"Tianchi Contest Series" forecast idea of capital inflow and outflow

Source: Internet
Author: User

Title Address: http://tianchi.aliyun.com/competition/information.htm?spm=5176.100067.5678.2.VZW16k&raceId=3

Log in to download data


Title: According to the purchase redemption data from July 13 to August 14, the purchase redemption data of each September 14 is forecasted.


Algorithm problem: This problem can use linear regression and time series prediction, as long as the characteristics of good effect can be. We are using the random forest +lm under R, the final only 4 submissions, the first time we 26, the back of every day, these rockets are terrible, the last day we have a good fortune in 47. Later asked the Rockets to know that they are using the STL time series prediction, because this method predicts the value is too large, just the answer is too large. So there will be a lot of rockets.


Preprocessing problem: The topic gives the daily user's operation data, we need to summarize by the date to purchase the redemption data, because the submission result is also by day

Summarized down like 427, observation can be found from 13 to 14 is not very stable, so we can take stable data, 3-8 or 4-8 months can be.

In addition, since the 3-8-month data, it represents no previous year's National Day data, the problem is relatively large, because the need to predict September 14, the end of September data and September 13 data trends are correlated. But the September 13 data changes more drastic, because the game is not allowed to single point, unable to insert the September 30, 14 day of data, how to do? We measured the value of the next 20140930, and the September 29 value ratio is probably 11:9-11:8. So we manually inserted a 20130930 purchase redemption data into the training set to fit the 14 forecast.
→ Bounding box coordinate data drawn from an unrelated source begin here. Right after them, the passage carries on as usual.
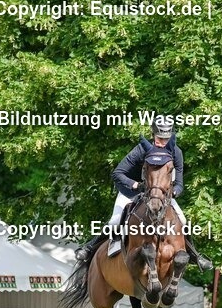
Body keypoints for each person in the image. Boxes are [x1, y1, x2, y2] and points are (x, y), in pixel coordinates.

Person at [75, 116, 212, 270]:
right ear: (153, 134)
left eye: (166, 139)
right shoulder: (141, 150)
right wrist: (135, 185)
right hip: (131, 192)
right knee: (115, 222)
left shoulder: (176, 152)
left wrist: (174, 192)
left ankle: (195, 255)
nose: (163, 142)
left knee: (183, 220)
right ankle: (89, 248)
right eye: (159, 138)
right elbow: (118, 173)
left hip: (160, 195)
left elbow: (179, 182)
I don't know if this is a single point?


Feature problem: The official baseline is the use of 7 features of the week using LM modeling. When we analyzed the data, we found that there was no strong correlation with the week, but that there was a strong correlation between working vacations (the first season was actually strongly correlated with the stock, and the second season was not much of a big hit).
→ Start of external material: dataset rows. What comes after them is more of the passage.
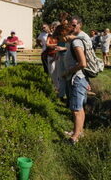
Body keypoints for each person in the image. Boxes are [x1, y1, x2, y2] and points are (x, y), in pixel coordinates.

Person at [62, 16, 91, 144]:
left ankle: (75, 138)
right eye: (70, 25)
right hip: (77, 77)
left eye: (74, 25)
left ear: (80, 25)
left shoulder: (77, 41)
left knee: (76, 109)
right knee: (79, 108)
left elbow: (83, 63)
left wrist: (68, 71)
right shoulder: (74, 40)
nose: (71, 28)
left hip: (77, 78)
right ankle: (78, 132)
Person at [46, 22, 60, 90]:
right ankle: (56, 87)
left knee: (58, 72)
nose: (53, 29)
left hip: (57, 56)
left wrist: (53, 46)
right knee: (52, 72)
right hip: (50, 55)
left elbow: (60, 45)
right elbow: (47, 44)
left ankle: (58, 87)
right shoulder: (49, 36)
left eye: (55, 27)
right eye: (53, 27)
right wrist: (55, 45)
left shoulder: (59, 36)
So we designed the following features:

-One week normal 1th/5 days of work, weekends 1th/2 days, holidays 1th/3 days, pre-leave/after normal work day
--the day before work, working days, holidays, month of the month (10 days), the first of each month
--The last crest/trough was a few days ago
--Take a few days off on the last day of work (2-3,7 3 01 features)
--Put a few days off before the first day of work (2-3 2 01 features)
--Two days of leave, three days off
--Sunday Supplementary course
--Stock wave theory, 135 waves

19 of these features can reach 203 in pure LM when part1

All features at PART2 LM+RF can reach 201 points.


Copyright NOTICE: This article for Bo Master original article, without Bo Master permission not reproduced.

"Tianchi Contest Series" forecast idea of capital inflow and outflow

Contact Us

The content source of this page is from Internet, which doesn't represent Alibaba Cloud's opinion; products and services mentioned on that page don't have any relationship with Alibaba Cloud. If the content of the page makes you feel confusing, please write us an email, we will handle the problem within 5 days after receiving your email.

If you find any instances of plagiarism from the community, please send an email to: info-contact@alibabacloud.com and provide relevant evidence. A staff member will contact you within 5 working days.

A Free Trial That Lets You Build Big!

Start building with 50+ products and up to 12 months usage for Elastic Compute Service

  • Sales Support

    1 on 1 presale consultation

  • After-Sales Support

    24/7 Technical Support 6 Free Tickets per Quarter Faster Response

  • Alibaba Cloud offers highly flexible support services tailored to meet your exact needs.